Of course, it is not always easy to find a job. But this can be improved through the removal of policies that hinder hiring, such as high taxation rates and high regulatory burdens for employers.
Many will suggest that raising the minimum wage will alleviate poverty for those with jobs. This is wrong on every level. The people hit hardest by this policy will be the very people it intends to help: low-wage workers. According to a 2016 analysis conducted by the Heritage Foundation, a $15 minimum wage, for example, would cost the economy up to 7 million jobs. Minimum wage jobs are merely a means to an end and are the bottom of an ascending socioeconomic ladder. Its why over 76 percent of all minimum wage workers are between the ages 16 and 34. Cutting these off would inevitably cause poverty, because it would become increasingly difficult to climb the wage ladder up to prosperity.
A third reason for poverty in the US is, like in most countries, the high cost of living in many areas. This often comes as a result of the government imposing regulations on basic, necessary commodities, which drives up their costs. Housing is a notorious example. A 2019 study showed that housing regulations limited aggregate US growth by a third between 1964 and 2009. A reduction in regulations would increase the rate of construction, which would lead to a decrease in costs. Just compare the housing costs of California and Texas. The difference is that while California’s housing market is heavily regulated, with zoning rules and rent control, Texas’s is relatively free.

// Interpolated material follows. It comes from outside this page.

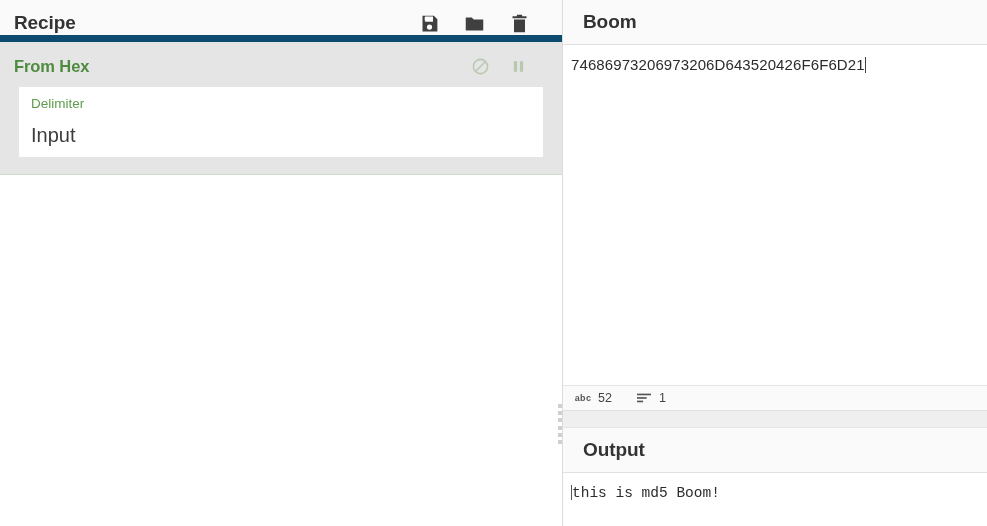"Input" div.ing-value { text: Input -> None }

A similar phenomenon was witnessed in Britain in the 1930s: during the Great Depression, the housing market was dramatically deregulated, which led to a boom in construction (it was one of the reasons why the UK economy only had two consecutive years of negative GDP growth). To put this into context, last year, for every thousand people in the UK, three houses were built. During the Depression, the rate was almost doubled. Housing deregulation will increase construction, and therefore lower costs, because of an increase in supply of housing. Lower costs will take burdens off working families and free up their purses.
When it comes to housing, though, at least the US is at an advantage in terms of housing cost. The US ranks highly in terms of housing affordability, with the average American family spending 19 percent of their expenditure on housing—lower in than most European countries. Most houses also enjoy basic facilities such as indoor flushing, etc.—only 0.1 percent lack them. America ranks highly in terms of rooms per person (2.4). The only country which is higher is Canada, with 2.6 rooms per person. However, there is still clearly room for improvement.
If we want to lower poverty in America, we ought to adopt these three policies: reform the welfare system so it encourages intact family formation; reform the welfare system so it encourages full-time work; and lower the cost of living through the deregulation of important commodities like housing.